_Material provided_.
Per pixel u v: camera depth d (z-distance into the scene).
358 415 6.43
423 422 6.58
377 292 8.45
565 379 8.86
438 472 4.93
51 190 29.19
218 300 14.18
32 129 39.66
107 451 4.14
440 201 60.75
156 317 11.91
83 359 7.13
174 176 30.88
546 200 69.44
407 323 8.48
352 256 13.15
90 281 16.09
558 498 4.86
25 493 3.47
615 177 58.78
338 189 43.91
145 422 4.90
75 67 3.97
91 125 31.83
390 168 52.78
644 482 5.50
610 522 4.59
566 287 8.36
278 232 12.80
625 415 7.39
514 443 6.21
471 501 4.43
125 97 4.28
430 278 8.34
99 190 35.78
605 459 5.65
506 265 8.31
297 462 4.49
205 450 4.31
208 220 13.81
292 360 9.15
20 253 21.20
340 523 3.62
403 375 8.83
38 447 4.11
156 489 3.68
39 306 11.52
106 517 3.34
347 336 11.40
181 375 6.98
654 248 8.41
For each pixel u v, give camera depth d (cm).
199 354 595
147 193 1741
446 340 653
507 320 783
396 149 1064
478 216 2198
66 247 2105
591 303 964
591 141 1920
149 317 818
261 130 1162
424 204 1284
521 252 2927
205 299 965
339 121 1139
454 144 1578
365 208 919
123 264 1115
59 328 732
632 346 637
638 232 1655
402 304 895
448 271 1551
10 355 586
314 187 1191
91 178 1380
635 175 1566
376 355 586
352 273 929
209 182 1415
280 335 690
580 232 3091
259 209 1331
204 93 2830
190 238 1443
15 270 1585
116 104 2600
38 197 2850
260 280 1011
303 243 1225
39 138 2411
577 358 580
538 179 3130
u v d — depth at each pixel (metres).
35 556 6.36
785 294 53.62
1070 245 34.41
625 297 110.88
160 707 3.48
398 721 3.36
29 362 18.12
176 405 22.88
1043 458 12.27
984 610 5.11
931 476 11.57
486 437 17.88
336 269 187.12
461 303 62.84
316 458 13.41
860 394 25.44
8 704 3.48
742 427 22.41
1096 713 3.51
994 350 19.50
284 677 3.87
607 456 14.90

_Problem details_. Take from the material above the lines running from the one with "205 450 4.31" through the one with "632 346 637", and repeat them exactly, with nothing else.

_Answer section_.
205 450 4.31
208 220 13.81
292 360 9.15
20 253 21.20
340 523 3.62
403 375 8.83
38 447 4.11
156 489 3.68
39 306 11.52
106 517 3.34
347 336 11.40
181 375 6.98
654 248 8.41
For each pixel u v, give camera depth d (cm).
199 354 595
147 193 1741
446 340 653
507 320 783
396 149 1064
478 216 2198
66 247 2105
591 303 964
591 141 1920
149 317 818
261 130 1162
424 204 1284
521 252 2927
205 299 965
339 121 1139
454 144 1578
365 208 919
123 264 1115
59 328 732
632 346 637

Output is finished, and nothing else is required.